→ **Tracking data for point correspondences**
-- Opening Marker --

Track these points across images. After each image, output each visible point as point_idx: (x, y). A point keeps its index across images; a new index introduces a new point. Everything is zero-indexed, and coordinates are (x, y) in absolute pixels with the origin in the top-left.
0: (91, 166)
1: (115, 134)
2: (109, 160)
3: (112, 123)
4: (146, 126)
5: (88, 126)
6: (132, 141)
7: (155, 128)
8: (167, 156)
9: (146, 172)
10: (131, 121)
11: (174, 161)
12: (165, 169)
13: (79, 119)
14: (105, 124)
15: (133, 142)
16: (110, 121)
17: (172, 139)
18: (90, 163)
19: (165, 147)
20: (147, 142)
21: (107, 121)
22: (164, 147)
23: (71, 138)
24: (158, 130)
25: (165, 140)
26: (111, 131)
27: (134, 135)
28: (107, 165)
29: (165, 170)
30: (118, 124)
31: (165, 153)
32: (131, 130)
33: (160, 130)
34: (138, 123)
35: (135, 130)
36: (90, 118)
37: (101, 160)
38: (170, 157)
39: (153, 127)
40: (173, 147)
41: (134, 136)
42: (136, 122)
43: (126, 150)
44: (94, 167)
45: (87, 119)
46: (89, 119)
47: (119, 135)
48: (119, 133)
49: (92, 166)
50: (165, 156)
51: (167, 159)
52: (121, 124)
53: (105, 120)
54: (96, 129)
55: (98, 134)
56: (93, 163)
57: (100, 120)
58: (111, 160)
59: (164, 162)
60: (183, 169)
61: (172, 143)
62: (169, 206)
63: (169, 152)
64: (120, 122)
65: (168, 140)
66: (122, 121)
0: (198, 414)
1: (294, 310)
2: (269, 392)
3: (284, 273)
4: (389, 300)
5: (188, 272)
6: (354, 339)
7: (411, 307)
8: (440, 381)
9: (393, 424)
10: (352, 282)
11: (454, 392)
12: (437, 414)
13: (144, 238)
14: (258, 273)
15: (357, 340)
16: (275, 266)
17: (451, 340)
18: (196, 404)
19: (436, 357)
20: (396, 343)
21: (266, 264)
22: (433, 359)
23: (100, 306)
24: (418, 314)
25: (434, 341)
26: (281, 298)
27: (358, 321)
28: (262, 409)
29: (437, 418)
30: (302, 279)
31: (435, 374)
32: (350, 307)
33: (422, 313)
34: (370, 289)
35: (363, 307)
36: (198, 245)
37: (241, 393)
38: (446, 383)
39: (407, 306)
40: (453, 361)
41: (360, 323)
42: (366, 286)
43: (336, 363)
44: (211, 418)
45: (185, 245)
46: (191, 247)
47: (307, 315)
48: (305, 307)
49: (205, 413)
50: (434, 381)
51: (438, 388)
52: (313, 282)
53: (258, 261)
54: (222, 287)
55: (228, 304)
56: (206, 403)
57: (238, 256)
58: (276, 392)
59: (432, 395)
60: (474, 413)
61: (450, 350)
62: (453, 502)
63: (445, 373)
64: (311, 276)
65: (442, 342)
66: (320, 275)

-- Closing Marker --

→ **WHAT YOU NEED TO DO**
Copy every entry above word for word, keeping each line as it appears.

→ **ANSWER SECTION**
Track these points across images. After each image, output each visible point as point_idx: (x, y). A point keeps its index across images; a new index introduces a new point. Everything is zero-indexed, and coordinates are (x, y) in absolute pixels with the origin in the top-left.
0: (91, 166)
1: (115, 134)
2: (109, 160)
3: (112, 123)
4: (146, 126)
5: (88, 126)
6: (132, 141)
7: (155, 128)
8: (167, 156)
9: (146, 172)
10: (131, 121)
11: (174, 161)
12: (165, 169)
13: (79, 119)
14: (105, 124)
15: (133, 142)
16: (110, 121)
17: (172, 139)
18: (90, 163)
19: (165, 147)
20: (147, 142)
21: (107, 121)
22: (164, 147)
23: (71, 138)
24: (158, 130)
25: (165, 140)
26: (111, 131)
27: (134, 135)
28: (107, 165)
29: (165, 170)
30: (118, 124)
31: (165, 153)
32: (131, 130)
33: (160, 130)
34: (138, 123)
35: (135, 130)
36: (90, 118)
37: (101, 160)
38: (170, 157)
39: (153, 127)
40: (173, 147)
41: (134, 136)
42: (136, 122)
43: (126, 150)
44: (94, 167)
45: (87, 119)
46: (89, 119)
47: (119, 135)
48: (119, 133)
49: (92, 166)
50: (165, 156)
51: (167, 159)
52: (121, 124)
53: (105, 120)
54: (96, 129)
55: (98, 134)
56: (93, 163)
57: (100, 120)
58: (111, 160)
59: (164, 162)
60: (183, 169)
61: (172, 143)
62: (169, 206)
63: (169, 152)
64: (120, 122)
65: (168, 140)
66: (122, 121)
0: (198, 414)
1: (294, 310)
2: (269, 392)
3: (284, 273)
4: (389, 300)
5: (188, 272)
6: (354, 339)
7: (411, 307)
8: (440, 381)
9: (393, 424)
10: (352, 282)
11: (454, 392)
12: (437, 414)
13: (144, 238)
14: (258, 273)
15: (357, 340)
16: (275, 266)
17: (451, 340)
18: (196, 404)
19: (436, 357)
20: (396, 343)
21: (266, 264)
22: (433, 359)
23: (100, 306)
24: (418, 314)
25: (434, 341)
26: (281, 298)
27: (358, 321)
28: (262, 409)
29: (437, 418)
30: (302, 279)
31: (435, 374)
32: (350, 307)
33: (422, 313)
34: (370, 289)
35: (363, 307)
36: (198, 245)
37: (241, 393)
38: (446, 383)
39: (407, 306)
40: (453, 361)
41: (360, 323)
42: (366, 286)
43: (336, 363)
44: (211, 418)
45: (185, 245)
46: (191, 247)
47: (307, 315)
48: (305, 307)
49: (205, 413)
50: (434, 381)
51: (438, 388)
52: (313, 282)
53: (258, 261)
54: (222, 287)
55: (228, 304)
56: (206, 403)
57: (238, 256)
58: (276, 392)
59: (432, 395)
60: (474, 413)
61: (450, 350)
62: (453, 502)
63: (445, 373)
64: (311, 276)
65: (442, 342)
66: (320, 275)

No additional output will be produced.